OK, so I'm just as excited about breaking through as @The Engineer and since he has shared so much useful information here, maybe a recounting of my own humble journey could be of use to someone else who loves the bumps but hasn't gotten them dialed in yet.
Like I mentioned above, I began actively seeking out bump runs about 5 years ago. I just find them endlessly fascinating: you can ski the same named run all day long and never ski it exactly the same twice. Groomers just don't hold much interest for me anymore. I had found Lito Tejada-Flores' book and video series very useful in my early days, and have always been a ski school devotee. Taking Lito's bump video and ski school lessons as my template, I endeavored to ski bumps with nice round turns. I progressed to steeper slopes and bigger bumps with a cobbled together technique that I thought worked. Still, in retrospect, I was skiing bumps one bump at a time. There was no flow. In fact, I can best describe my runs as a series of linked recoveries as my skis got launched out of each trough with me along for the ride.
Two years ago I was at Winter Park during a week that coincided with Bob's Bump Jamboree (the one day clinic). Bob was not there, but Greg, my teacher was very capable and it was a great experience. Last year I was there again for the one day clinic, and that time I got Bob. He stressed over and over that basically none of us had our weight forward enough. He asked us "How many times today has your weight been too far back? OK, now: how many times today has your weight been too far forward?" Rhetorical, of course, but instructive.

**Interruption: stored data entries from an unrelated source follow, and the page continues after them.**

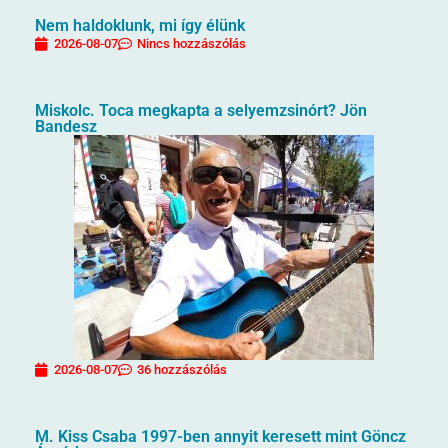
Nem haldoklunk, mi így élünk
2026-08-07
Nincs hozzászólás
Miskolc. Toca megkapta a selyemzsinórt? Jön
Bandesz
2026-08-07
36 hozzászólás
M. Kiss Csaba 1997-ben annyit keresett mint Göncz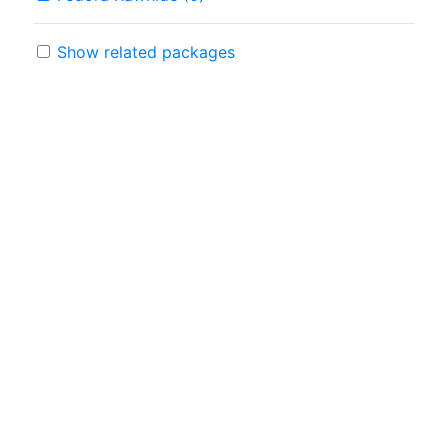
Show related packages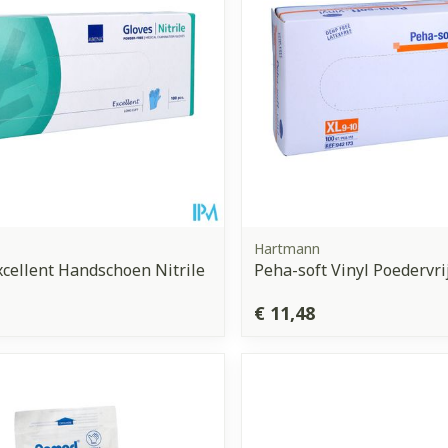
Hartmann
cellent Handschoen Nitrile
Peha-soft Vinyl Poedervrij
€ 11,48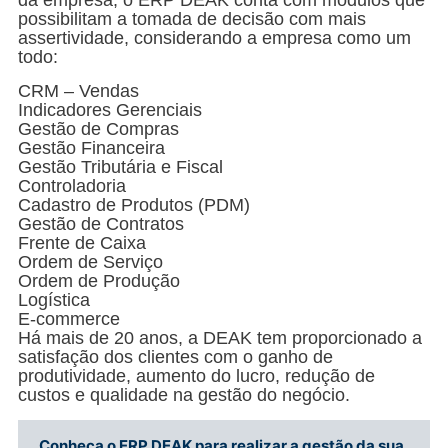
possibilitam a tomada de decisão com mais
assertividade, considerando a empresa como um
todo:
CRM – Vendas
Indicadores Gerenciais
Gestão de Compras
Gestão Financeira
Gestão Tributária e Fiscal
Controladoria
Cadastro de Produtos (PDM)
Gestão de Contratos
Frente de Caixa
Ordem de Serviço
Ordem de Produção
Logística
E-commerce
Há mais de 20 anos, a DEAK tem proporcionado a
satisfação dos clientes com o ganho de
produtividade, aumento do lucro, redução de
custos e qualidade na gestão do negócio.
Conheça o ERP DEAK para realizar a gestão da sua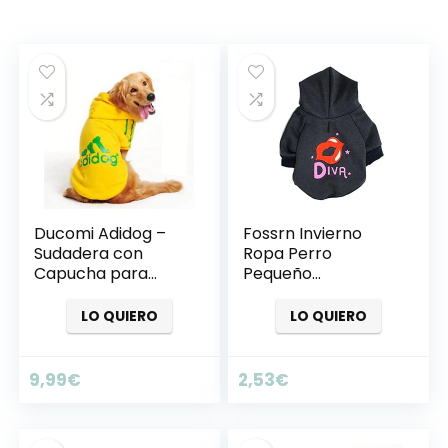
Ducomi Adidog –
Fossrn Invierno
Sudadera con
Ropa Perro
Capucha para
Pequeño
Perros en Algodón
Chihuahua
Suave – Costuras
Yorkshire Mascota
LO QUIERO
LO QUIERO
Resistentes –
Cachorro Los
Disponibles de XS a
Labios Sudaderas
8XL – Se envía
con Capucha
9,99
€
2,53
€
Desde España (XS,
Abrigo
Azul)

We did some balance drills, including flat 360 spins. Being able to do those drills gave me the false sense that I had it dialed. Wrong. Maybe on a smooth surface. But, again in retrospect, definitely not in the 3D environment of a bump run. A couple of days later I was standing on a bump sucking wind about 2/3 of the way down Outhouse when a woman glided past me linking effortless turns, going as slowly as she wished. Swish, swish, swish. She continued down, hit Mary Jane, and skied out of sight. Same run. Same bumps. She didn't look particularly athletic. And if she was younger than me, it wasn't by much. WTF?? I definitely wasn't yet with the program.
So, this year I scheduled my ski trips to coincide with one of the Bob's Bump Camp sessions (the three day experience). I again got Bob for the first day, then for the second and third days, I had Tom. (Yes, I got demoted to the remedial group) (BTW, Tom's great). During the second day's apres session, we had seen the videos of the day and, over the second or third round of drinks, the crowd had dwindled down to about 10. Bob was holding court and telling stories when out of the blue, he said out loud "You know, there are some people who come to these camps repeatedly, and never change". He might not have been talking about me, but he definitely SPOKE TO ME. I realized that, despite taking to heart several pointers like doing dolphin/backward bicycle pedal movements, Bob's "rub and release" move, hands up, feet together (well, almost), the day's video showed that my basic technique had stayed pretty much the same. What was I missing??
Unfortunately, I had to leave the morning after camp ended. Then, about three weeks later, the first week of March, I was skiing under the Thanes chair in Park City, I experimented with REALLY driving my shins into the boot tongues. Something about the pitch, the bumps and the snow texture all came together to allow me to drive my weight more forward than I had ever tried in big bumps before. BINGO! I distinctly remember the sensation as being a lot like pressing on the brake pedal in a car. I felt like I had complete control of my speed. It wasn't an instant transformation: old habits die hard. But, I was starting to get it in about 30% of my turns. Then 40%. Then more. I had discovered the holy grail. Not like it's not all in Dan's book, which had I read for the fourth time on the airplane home. Not like I hadn't been told what to do repeatedly. Duh.
So then, the following week I was back at Winter Park and I could take the adventure back to familiar territory. After fits and starts, I found that I could do it in the Mary Jane bumps as well. Then, the second to the last day of the week (and my season), I had an epiphany: I COULD SEE THE ZIPPER LINE. I'd never seen it before. I'd never understood what it was. But now, all of a sudden, it became clear that the zipper line is the only reasonable choice. As long as speed is under control.
So, that's it. I'm really bummed that this all came together just in time for my season to be over, but I am reasonably confident that I will not lose it over the summer. I'm not there yet. Not by a long shot. The possibility of my weight falling back and getting launched looms ever large. But, after all these years I can finally see the way forward. Then, maybe at about age 80, like @SkiMangoJazz is shooting for, I'll be able to say "I don't ski the bumps anymore".